In contemporary medicinal chemistry, employing a singular small molecule to concurrently multi-target disparate molecular entities is emerging as a potent strategy in the ongoing battle against metabolic disease. In this study, we present the meticulous design, synthesis, and comprehensive biological evaluation of a novel series of 1,2,3-triazolylmethylthio-1,3,4-oxadiazolylbenzenesulfonamide derivatives (8a-m) as potential multi-target inhibitors against human carbonic anhydrase (EC.4.2.1.1, hCA I/II), α-glycosidase (EC.3.2.1.20, α-GLY), and α-amylase (EC.3.2.1.1, α-AMY). Each synthesized sulfonamide underwent rigorous assessment for inhibitory effects against four distinct enzymes, revealing varying degrees of hCA I/II, a-GLY, and a-AMY inhibition across the tested compounds. hCA I was notably susceptible to inhibition by all compounds, demonstrating remarkably low inhibition constants (K) ranging from 42.20 ± 3.90 nM to 217.90 ± 11.81 nM compared to the reference standard AAZ (K of 439.17 ± 9.30 nM). The evaluation against hCA II showed that most of the synthesized compounds exhibited potent inhibition effects with K values spanning the nanomolar range 16.44 ± 1.53-70.82 ± 4.51 nM, while three specific compounds, namely 8a-b and 8d, showcased lower inhibitory potency than other derivatives that did not exceed that of the reference drug AAZ (with a K of 98.28 ± 1.69 nM). Moreover, across the spectrum of synthesized compounds, potent inhibition profiles were observed against diabetes mellitus-associated α-GLY (K values spanning from 0.54 ± 0.06 μM to 5.48 ± 0.50 μM), while significant inhibition effects were noted against α-AMY, with IC values ranging between 0.16 ± 0.04 μM and 7.81 ± 0.51 μM) compared to reference standard ACR (K of 23.53 ± 2.72 μM and IC of 48.17 ± 2.34 μM, respectively). Subsequently, these inhibitors were evaluated for their DPPH· and ABTS· radical scavenging activity. Moreover, molecular docking investigations were meticulously conducted within the active sites of hCA I/II, α-GLY, and α-AMY to provide comprehensive elucidation and rationale for the observed inhibitory outcomes.
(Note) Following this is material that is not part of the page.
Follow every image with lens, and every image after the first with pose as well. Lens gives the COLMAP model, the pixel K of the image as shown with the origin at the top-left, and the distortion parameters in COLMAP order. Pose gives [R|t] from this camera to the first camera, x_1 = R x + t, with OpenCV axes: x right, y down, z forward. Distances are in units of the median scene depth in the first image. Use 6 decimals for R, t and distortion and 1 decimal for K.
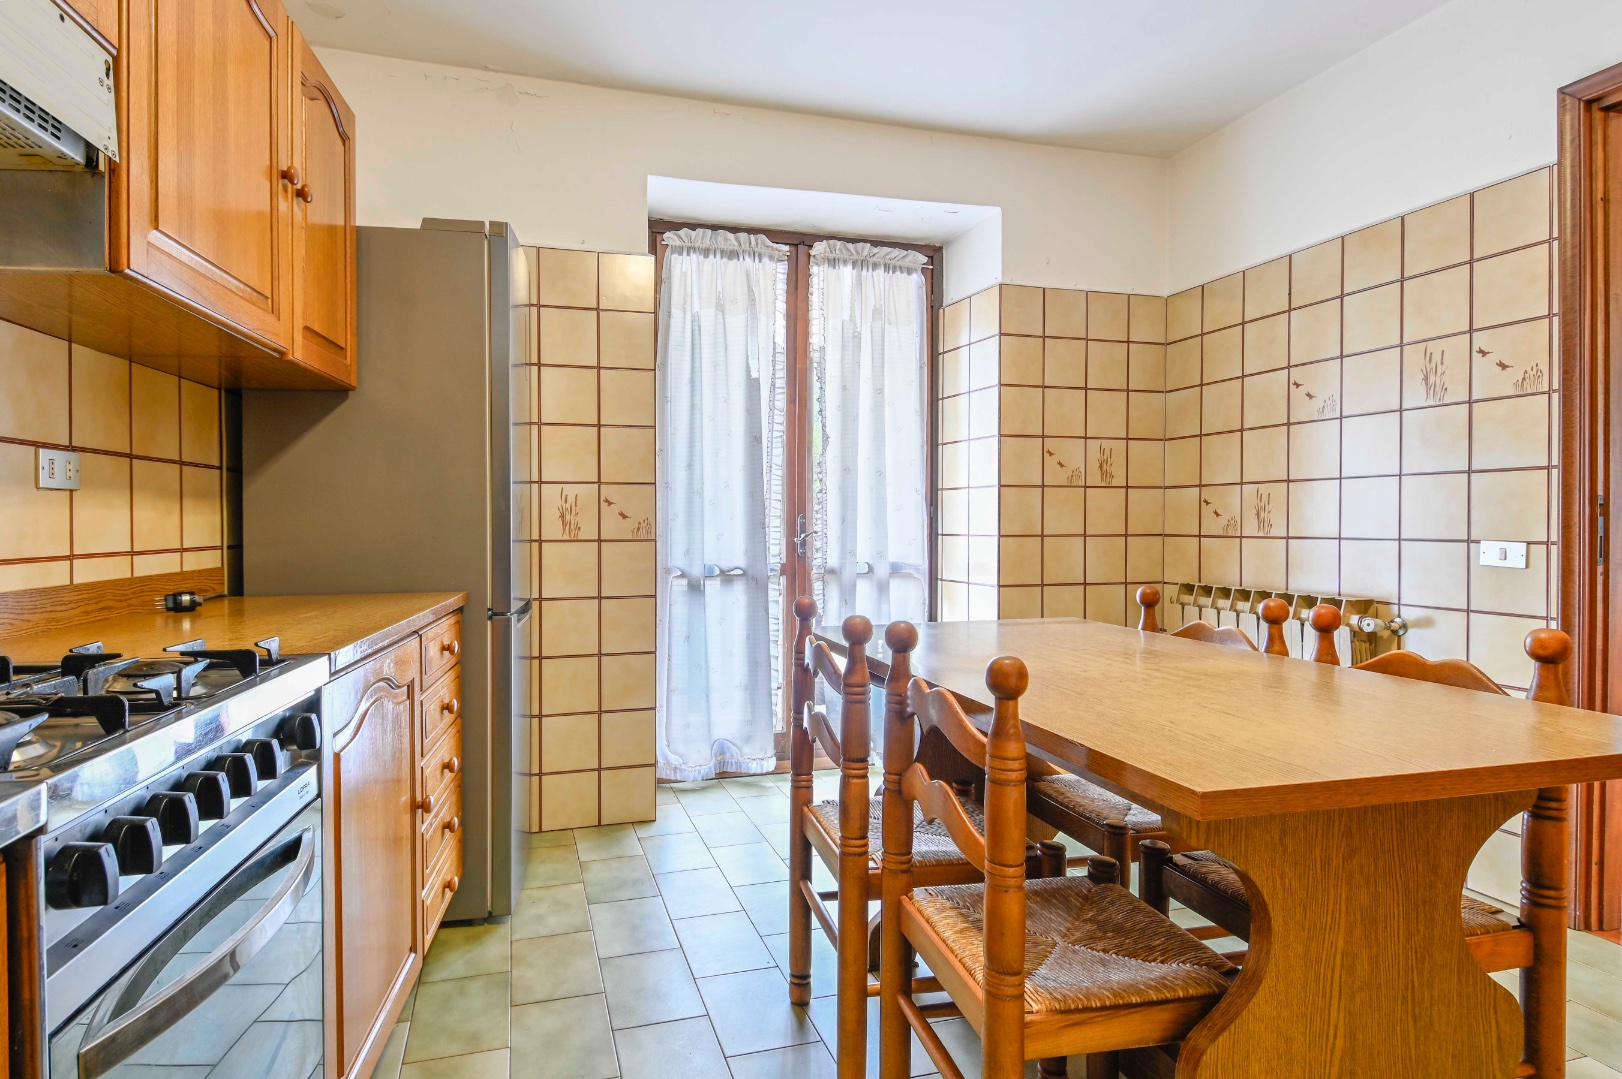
lens RADIAL K [[863.7, 0, 802.3], [0, 863.7, 538.1], [0, 0, 1]] dist [0.023267, -0.025486]
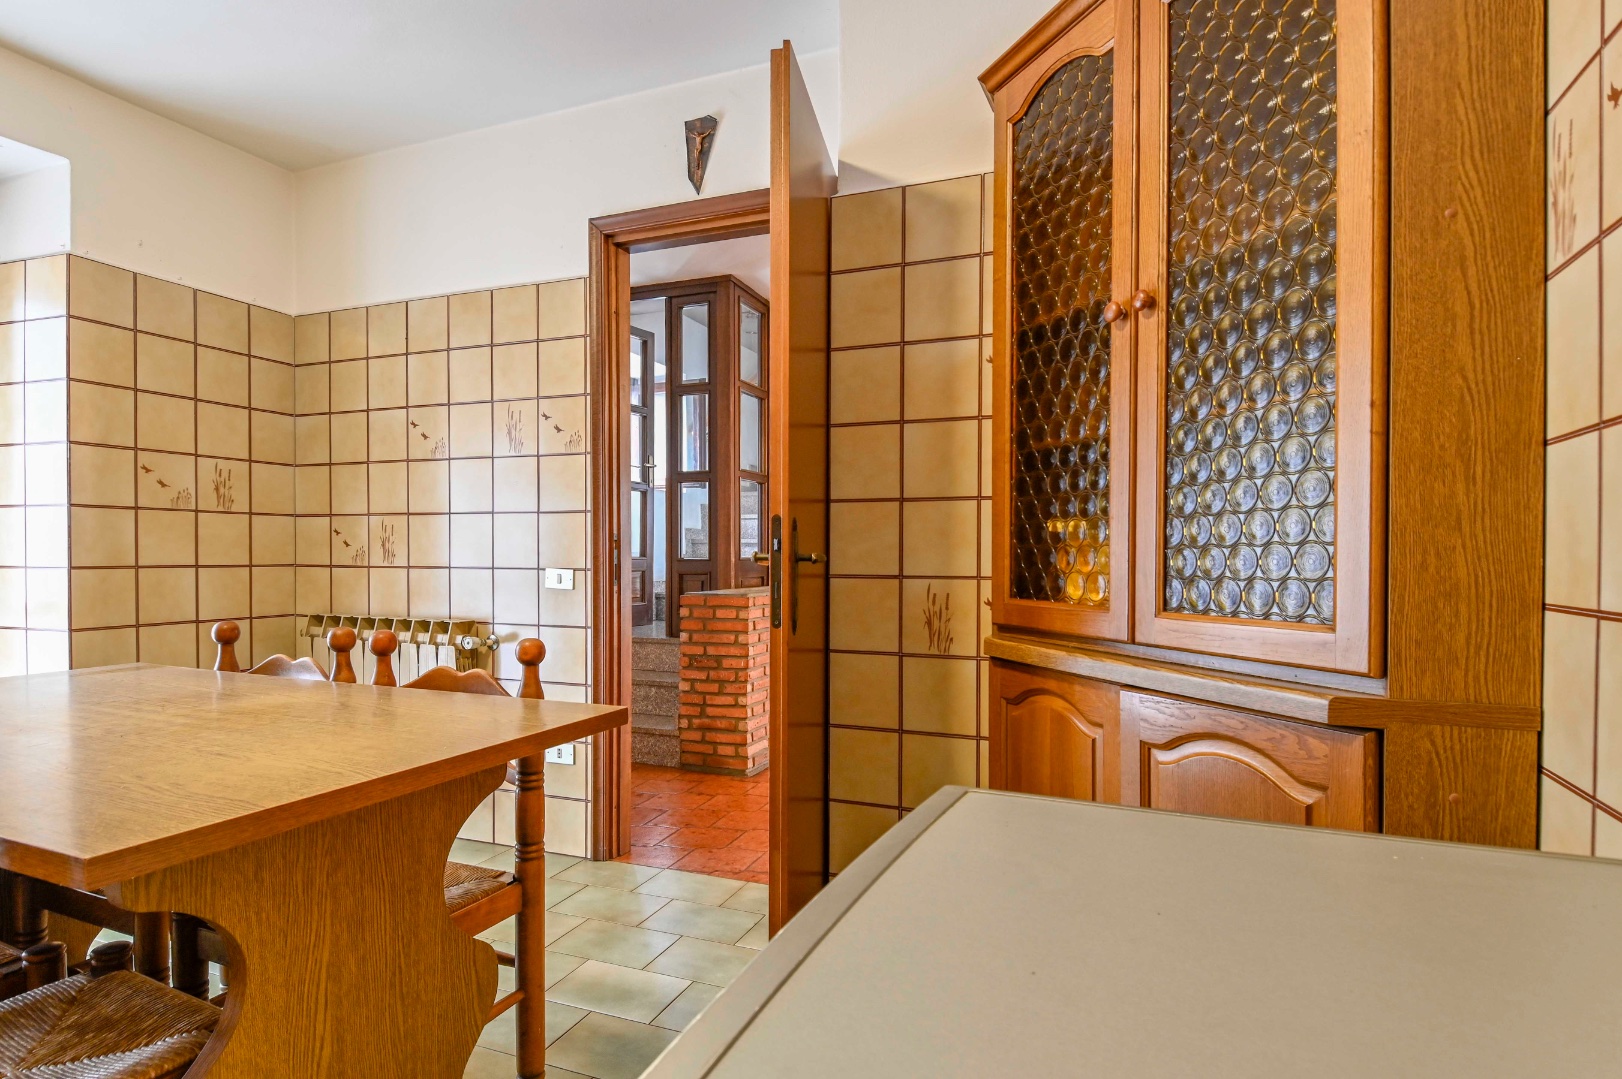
lens RADIAL K [[801.7, 0, 864.7], [0, 801.7, 573.5], [0, 0, 1]] dist [-0.002062, -0.007302]
pose [[0.597534, -0.015162, 0.801700, 0.148170], [0.009138, 0.999885, 0.012099, 0.000967], [-0.801792, 0.000096, 0.597604, -0.054352]]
在当代药物化学中,采用单一小分子同时多靶点靶向不同的分子实体,作为对抗代谢疾病的有效策略正在出现。在这项研究中,我们设计、合成了一系列新的 1,2,3-三唑基甲基硫代-1,3,4-噁二唑基苯磺酰胺衍生物(8a-m),并对其进行了综合的生物学评价,这些衍生物可能作为针对人碳酸酐酶(EC.4.2.1.1,hCA I/II)、α-糖苷酶(EC.3.2.1.20,α-GLY)和α-淀粉酶(EC.3.2.1.1,α-AMY)的多靶点抑制剂。每个磺酰胺都经过了严格的评估,以测试其对四种不同酶的抑制作用,结果显示,在所测试的化合物中,hCA I/II、α-GLY 和 α-AMY 的抑制程度各不相同。hCA I 对所有化合物都表现出明显的抑制作用,其抑制常数(K)范围从 42.20±3.90 nM 到 217.90±11.81 nM,与参考标准 AAZ(K 值为 439.17±9.30 nM)相比,具有显著的低抑制常数。对 hCA II 的评估表明,大多数合成的化合物都表现出较强的抑制作用,K 值在纳摩尔范围内 16.44±1.53-70.82±4.51 nM,而三个特定的化合物,即 8a-b 和 8d,其抑制作用比其他衍生物弱,没有超过参考药物 AAZ(K 值为 98.28±1.69 nM)。此外,在所合成的化合物中,对糖尿病相关的α-GLY(K 值范围从 0.54±0.06 μM 到 5.48±0.50 μM)表现出很强的抑制作用,同时对α-AMY 也表现出显著的抑制作用,IC 值范围在 0.16±0.04 μM 到 7.81±0.51 μM)与参考标准 ACR(K 值为 23.53±2.72 μM 和 IC 值为 48.17±2.34 μM)相比。随后,对这些抑制剂进行了 DPPH·和 ABTS·自由基清除活性的评价。此外,还对 hCA I/II、α-GLY 和 α-AMY 的活性部位进行了细致的分子对接研究,为观察到的抑制结果提供了全面的阐明和依据。